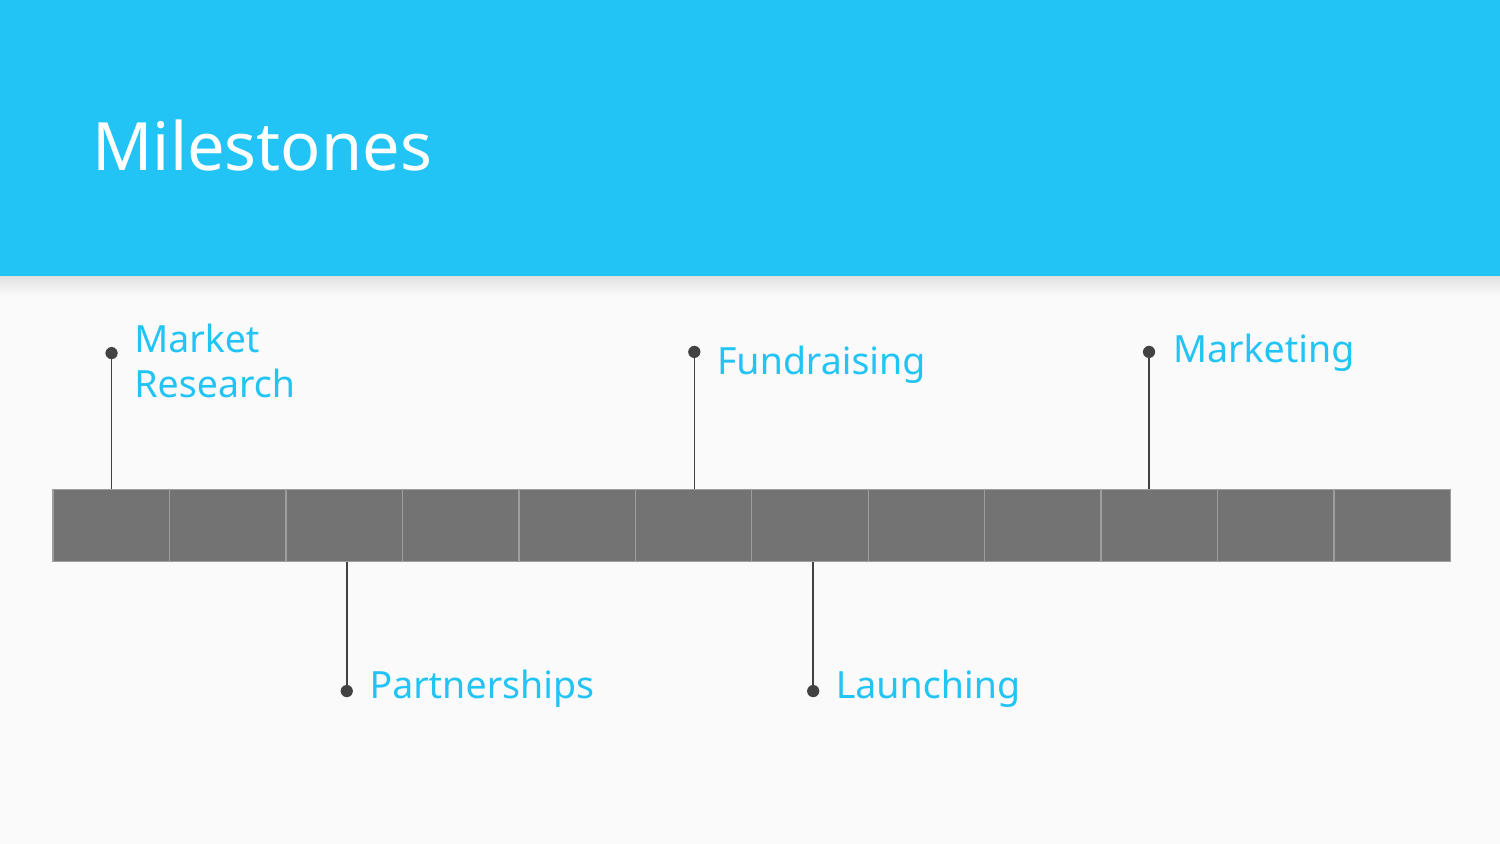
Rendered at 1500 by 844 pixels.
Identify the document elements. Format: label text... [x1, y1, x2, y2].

title Fundraising [702, 327, 1000, 392]
table_header [520, 490, 635, 561]
title Milestones [77, 121, 1427, 248]
table_header [170, 490, 285, 561]
table_header [636, 490, 751, 561]
table_header [1102, 490, 1217, 561]
table_header [985, 490, 1100, 561]
table_header [1335, 490, 1450, 561]
title Partnerships [354, 651, 653, 717]
table_header [1218, 490, 1333, 561]
title Market Research [119, 327, 441, 392]
title Launching [820, 651, 1119, 716]
title Marketing [1158, 314, 1480, 380]
table_header [869, 490, 984, 561]
table_header [403, 490, 518, 561]
table_header [54, 490, 169, 561]
table_header [752, 490, 868, 561]
table_header [287, 490, 402, 561]
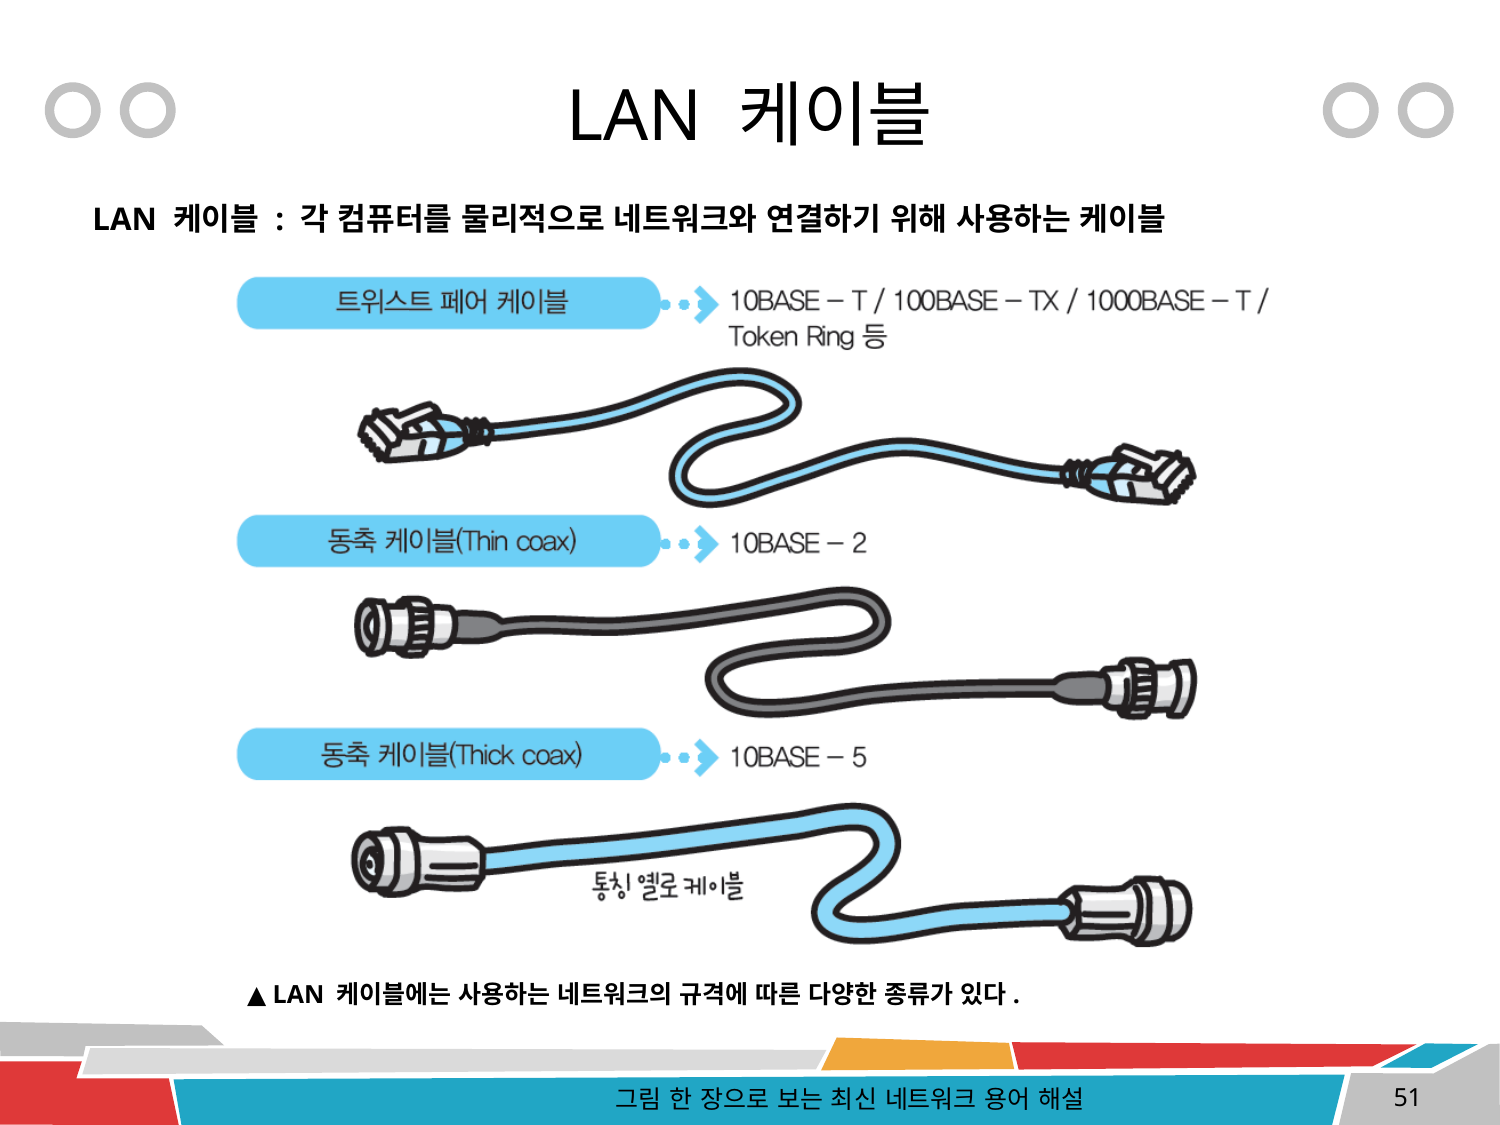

+++

*TASK PROMPT*: Each entry above should be restated word for word, though no picture may appear in the copy.

*ANSWER*:
Rendered at 1500 by 844 pixels.
Identify the document elements. Format: label text... [x1, y1, x2, y2].

title Fundraising [702, 327, 1000, 392]
table_header [520, 490, 635, 561]
title Milestones [77, 121, 1427, 248]
table_header [170, 490, 285, 561]
table_header [636, 490, 751, 561]
table_header [1102, 490, 1217, 561]
table_header [985, 490, 1100, 561]
table_header [1335, 490, 1450, 561]
title Partnerships [354, 651, 653, 717]
table_header [1218, 490, 1333, 561]
title Market Research [119, 327, 441, 392]
title Launching [820, 651, 1119, 716]
title Marketing [1158, 314, 1480, 380]
table_header [869, 490, 984, 561]
table_header [403, 490, 518, 561]
table_header [54, 490, 169, 561]
table_header [752, 490, 868, 561]
table_header [287, 490, 402, 561]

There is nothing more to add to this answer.